DeltaBoost: Gradient Boosting Decision Trees with Efficient Machine Unlearning

Zhaomin Wu, Junhui Zhu, Qinbin Li, Bingsheng He

被引用 14 次

摘要

As machine learning (ML) has been widely developed in real-world applications, the privacy of ML models draws an increasing concern. In this paper, we study how to forget specific data records from ML models to preserve the privacy of these data. Although some studies propose efficient unlearning algorithms on random forests and extremely randomized trees, Gradient Boosting Decision Trees (GBDT), which are widely used in practice, have not been explored. The efficient unlearning of GBDT faces two major challenges: 1) the training of each tree is deterministic and non-robust; 2) the training of a tree depends on all the previous trees. To solve the first challenge, we propose a robust GBDT-like ML model DeltaBoost that enables efficient and accurate deletion according to our theoretical analysis.
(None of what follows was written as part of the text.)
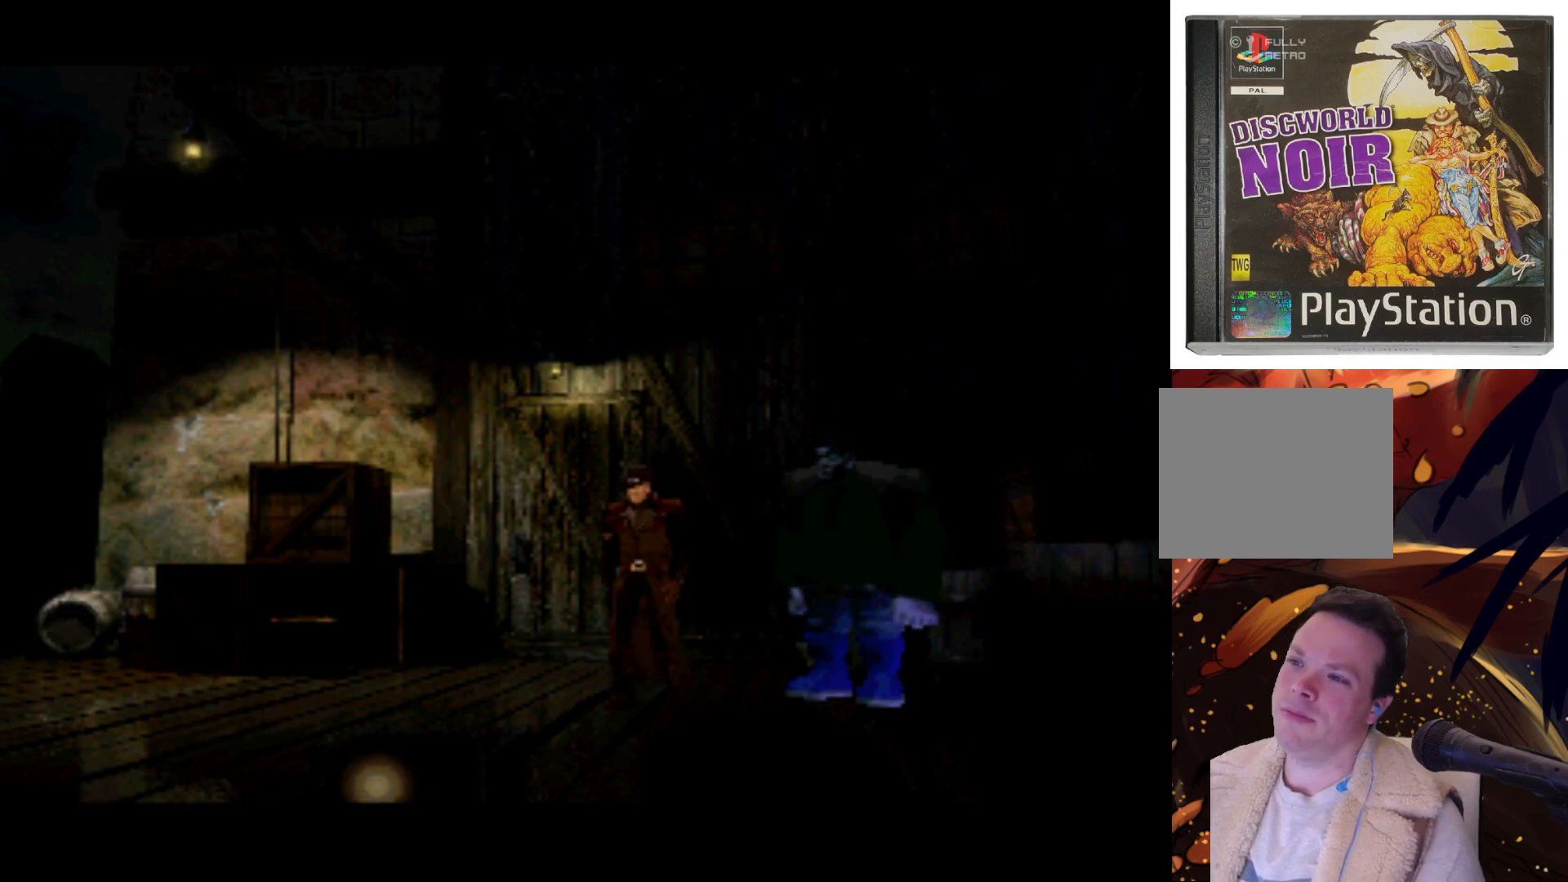
{"buttons": [], "left_stick": "center", "right_stick": "center", "events": [[17, "DPAD_RIGHT", "down"], [83, "DPAD_UP", "up"], [217, "DPAD_RIGHT", "up"]]}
For the second challenge, we design a training algorithm for DeltaBoost that minimizes the dependency among trees. Our experiments on five datasets demonstrate that DeltaBoost can remove data records from the trained model efficiently and effectively. Our unlearning approach achieves up to two orders of magnitude speedup compared to retraining GBDT. Besides, DeltaBoost produces competitive performance to existing decision-tree-based ML models.